Member of the West Virginia House of Delegates from the 22nd district
- In office December 1, 2018 – June 1, 2022
- Succeeded by: Jarred Cannon

Personal details
- Born: August 16, 1981 (age 44) Des Moines, Iowa, U.S.
- Party: Republican
- Spouse: Tracy Jeffries
- Children: 2
- Education: Pittsburgh Institute of Aeronautics

= Joe Jeffries =

American politician (born 1981)

Joe Jeffries (born August 16, 1981) is an American politician who served as a member of the West Virginia House of Delegates from the 22nd district. Elected in November 2018, he assumed office on December 1, 2018 and resigned in 2022.

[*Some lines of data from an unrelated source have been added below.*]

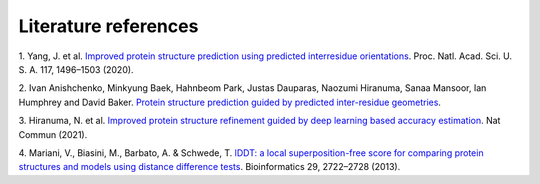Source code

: ########
Literature references
########

.. _ref_1:
1. Yang, J. et al. `Improved protein structure prediction using predicted interresidue orientations <https://doi.org/10.1073/pnas.1914677117>`_. 
Proc. Natl. Acad. Sci. U. S. A. 117, 1496–1503 (2020).

.. _ref_2:
2. Ivan Anishchenko, Minkyung Baek, Hahnbeom Park, Justas Dauparas, Naozumi Hiranuma, Sanaa Mansoor, Ian Humphrey and David Baker. 
`Protein structure prediction guided by predicted inter-residue geometries <https://predictioncenter.org/casp14/doc/CASP14_Abstracts.pdf>`_.

.. _ref_3:
3. Hiranuma, N. et al. `Improved protein structure refinement guided by deep learning based accuracy estimation <https://doi.org/10.1101/2020.07.17.209643>`_. 
Nat Commun (2021).

.. _ref_4:
4.	Mariani, V., Biasini, M., Barbato, A. & Schwede, T. `lDDT: a local superposition-free score for comparing protein structures 
and models using distance difference tests <https://doi.org/10.1093/bioinformatics/btt473>`_. 
Bioinformatics 29, 2722–2728 (2013).
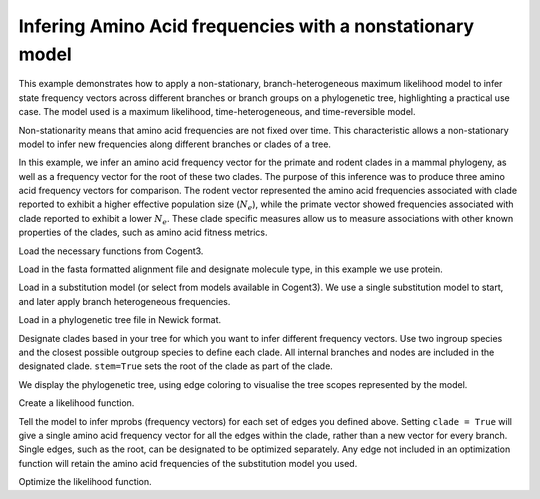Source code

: .. jupyter-execute::
    :hide-code:

    import set_working_directory


.. _nonstationary-model-aa-inference:


Infering Amino Acid frequencies with a nonstationary model
==========================================================

.. sectionauthor:: Peter Goodman, Andrew Wheeler

This example demonstrates how to apply a non-stationary, branch-heterogeneous maximum likelihood model to infer state frequency vectors across different branches or branch groups on a phylogenetic tree, highlighting a practical use case. The model used is a maximum likelihood, time-heterogeneous, and time-reversible model.

Non-stationarity means that amino acid frequencies are not fixed over time. This characteristic allows a non-stationary model to infer new frequencies along different branches or clades of a tree.

In this example, we infer an amino acid frequency vector for the primate and rodent clades in a mammal phylogeny, as well as a frequency vector for the root of these two clades. The purpose of this inference was to produce three amino acid frequency vectors for comparison. The rodent vector represented the amino acid frequencies associated with clade reported to exhibit a higher effective population size (:math:`N_{e}`), while the primate vector showed frequencies associated with clade reported to exhibit a lower :math:`N_{e}`. These clade specific measures allow us to measure associations with other known properties of the clades, such as amino acid fitness metrics.

Load the necessary functions from Cogent3.

.. jupyter-execute::

    from cogent3 import load_tree, load_aligned_seqs
    from cogent3.evolve.substitution_model import EmpiricalProteinMatrix
    from cogent3.parse.paml_matrix import PamlMatrixParser

Load in the fasta formatted alignment file and designate molecule type, in this example we use protein.

.. jupyter-execute::

    aln = load_aligned_seqs("data/primate_rodent.fasta", moltype="protein")

Load in a substitution model (or select from models available in Cogent3). We use a single substitution model to start, and later apply branch heterogeneous frequencies.

.. jupyter-execute::

    with open("data/Q.mammal") as matrix_file:
        empirical_matrix , empirical_frequencies = PamlMatrixParser(matrix_file)
        sm = EmpiricalProteinMatrix(empirical_matrix, empirical_frequencies, with_rate=True, distribution="free")

Load in a phylogenetic tree file in Newick format.

.. jupyter-execute::

    tree = load_tree("data/primate_rodent.tre")

Designate clades based in your tree for which you want to infer different frequency vectors. Use two ingroup species and the closest possible outgroup species to define each clade. All internal branches and nodes are included in the designated clade. ``stem=True`` sets the root of the clade as part of the clade.

.. jupyter-execute::

    primate_edges = tree.get_edge_names("CHLOR_SAB","GALEO_VAR", outgroup_name="OCHOT_PRI", clade=True, stem=True)
    rodent_edges = tree.get_edge_names("MICRO_OCH","OCHOT_PRI", outgroup_name="GALEO_VAR", clade=True, stem=True)


We display the phylogenetic tree, using edge coloring to visualise the tree scopes represented by the model.

.. jupyter-execute::

    dnd = tree.get_figure()
    dnd.style_edges(primate_edges, line=dict(color="red"), legendgroup="Primates")
    dnd.style_edges(rodent_edges, line=dict(color="blue"), legendgroup="Rodents")
    dnd.scale_bar = None
    dnd.show(width=600, height=700)

Create a likelihood function.

.. jupyter-execute::

    lf = sm.make_likelihood_function(tree)
    lf.set_alignment(aln)

Tell the model to infer mprobs (frequency vectors) for each set of edges you defined above. Setting ``clade = True`` will give a single amino acid frequency vector for all the edges within the clade, rather than a new vector for every branch. Single edges, such as the root, can be designated to be optimized separately. Any edge not included in an optimization function will retain the amino acid frequencies of the substitution model you used.

.. jupyter-execute::

    lf.set_param_rule("mprobs", edges=primate_edges, clade=True, stem=True)
    lf.set_param_rule("mprobs", edges=rodent_edges, clade=True, stem=True)
    lf.set_param_rule("mprobs", edge="root")

Optimize the likelihood function.

.. jupyter-execute::

    lf.optimise(max_restarts=5, tolerance=1e-9, show_progress=False)
    lf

== Early life and education ==
Jeffries was born in Des Moines, Iowa in 1981. He moved to WV with his parents when he was an infant. He earned a certification from the Pittsburgh Institute of Aeronautics after completing their truck driving program in 2008.

== Career ==
Outside of politics, Jeffries has worked as a maintenance manager and truck driver. He was elected to the West Virginia House of Delegates in November 2018 and assumed office on December 1, 2018. Jeffries served as the vice chair of the Fire Departments and Emergency Medical Services Committee until he was removed.

In the state legislature, Jeffries currently sponsors a bill that would forbid the displays and teaching of sexuality in public schools.

Jeffries was stripped of his committee assignment after he posted a sexually explicit video on social media.